Extension Can-Do

When you reach for that can of cranberry sauce or pumpkin pie filling this Thanksgiving, take a moment to thank Extension. Home canning is one of Extension’s first success stories in Florida, leading to both 4-H Youth Development and UF/IFAS’ Department of Family, Youth and Community Sciences.

In 1908, Agnes Ellen Harris, head of the Department of Home Economics at Florida State College for Women (now FSU), began giving home demonstration courses to promote the health and economic benefits of canning fruits and vegetables. Home canning–a relatively new practice at the time–allowed rural families to extend the shelf-life and nutritional value of their harvests, as well as giving them a greater stake in marketing and distributing their produce. The canning courses were so well attended that Harris began establishing ‘tomato clubs,’ organized through public schools around the state.

Tomato canning club demonstration on the UF Campus, 1912. Smathers Archives.

In the tomato clubs, young women ages 10-18 would learn to plant 1/10 of an acre plot with tomato seeds, grow the tomatoes, can them in sterilized glass or steel containers, and sell whatever couldn’t fit on their pantry shelves. Tomatoes were chosen because they were easy to grow, could be processed in the home kitchen, and were a good source of nutrition. Many of the girls found in the tomato clubs a chance for personal and economic independence, and by 1912, Harris had enrolled over 500 girls in 11 Florida counties. Supported by local businesses and civic organizations such as the Florida Federation of Women’s Clubs, 12 demonstration agents were hired seasonally to organize the clubs and demonstrate growing and canning techniques. Tomato clubs became a part of Florida Extension with the state’s adoption of the Smith-Lever Act in 1915, and federal funds allowed Harris to hire full-time agents, who formed the Home Demonstration component of Extension.

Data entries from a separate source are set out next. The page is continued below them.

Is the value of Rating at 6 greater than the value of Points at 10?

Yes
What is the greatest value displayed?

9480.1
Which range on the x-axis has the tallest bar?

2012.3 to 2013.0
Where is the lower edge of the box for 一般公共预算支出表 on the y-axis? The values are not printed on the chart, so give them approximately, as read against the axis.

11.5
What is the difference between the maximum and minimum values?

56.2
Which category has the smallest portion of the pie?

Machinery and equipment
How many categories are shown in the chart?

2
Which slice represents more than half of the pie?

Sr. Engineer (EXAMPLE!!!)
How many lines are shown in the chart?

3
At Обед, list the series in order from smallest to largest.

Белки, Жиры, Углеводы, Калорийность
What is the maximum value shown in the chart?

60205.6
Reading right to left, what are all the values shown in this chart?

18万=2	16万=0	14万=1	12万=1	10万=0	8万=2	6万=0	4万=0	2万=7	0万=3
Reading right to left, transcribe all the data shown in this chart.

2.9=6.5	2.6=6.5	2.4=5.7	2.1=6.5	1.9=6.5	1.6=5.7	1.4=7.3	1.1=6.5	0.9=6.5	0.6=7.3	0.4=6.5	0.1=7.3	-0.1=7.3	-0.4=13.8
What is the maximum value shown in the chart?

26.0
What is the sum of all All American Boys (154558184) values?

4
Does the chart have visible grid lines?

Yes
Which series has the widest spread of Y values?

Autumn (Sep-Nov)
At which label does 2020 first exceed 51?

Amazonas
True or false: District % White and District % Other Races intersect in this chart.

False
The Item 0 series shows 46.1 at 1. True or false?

After 1915, home demonstration agents still conducted the tomato clubs, but their mission had now extended to whole families, teaching them the basics of canning fruits, vegetables, milk, meats and fish, as well as sewing, nutrition, food preparation, home improvement and personal finance. Agents travelled by train, buggy, horseback and rowboat to reach rural communities around the state. In 1922, the first school lunch programs in the state were organized by home demonstration agents in Orange and Osceola Counties. During the Depression, home demonstration agents helped rural families survive through bank failures, crop losses and devastating storms. Extension home demonstration continued to expand throughout the century; ultimately it lead to the establishment of the Department of Extension Home Economics, which would eventually ally with what we know today as UF’s Department of Family, Youth and Community Sciences.

Canning pantry, ca. 1939. Smathers Archives.

Canning is still an important part of UF/IFAS Extension, with modern canning centers established in many areas across the state giving lessons in safe and economical food preservation.

Meanwhile, the Tomato Clubs, together with Corn Clubs for boys, continued to grow in popularity until in 1924 they were officially recognized as 4-H Clubs. Today, 4-H is the nation’s largest youth development organization, serving over 6 million young people.

And to think, it all came out of a can.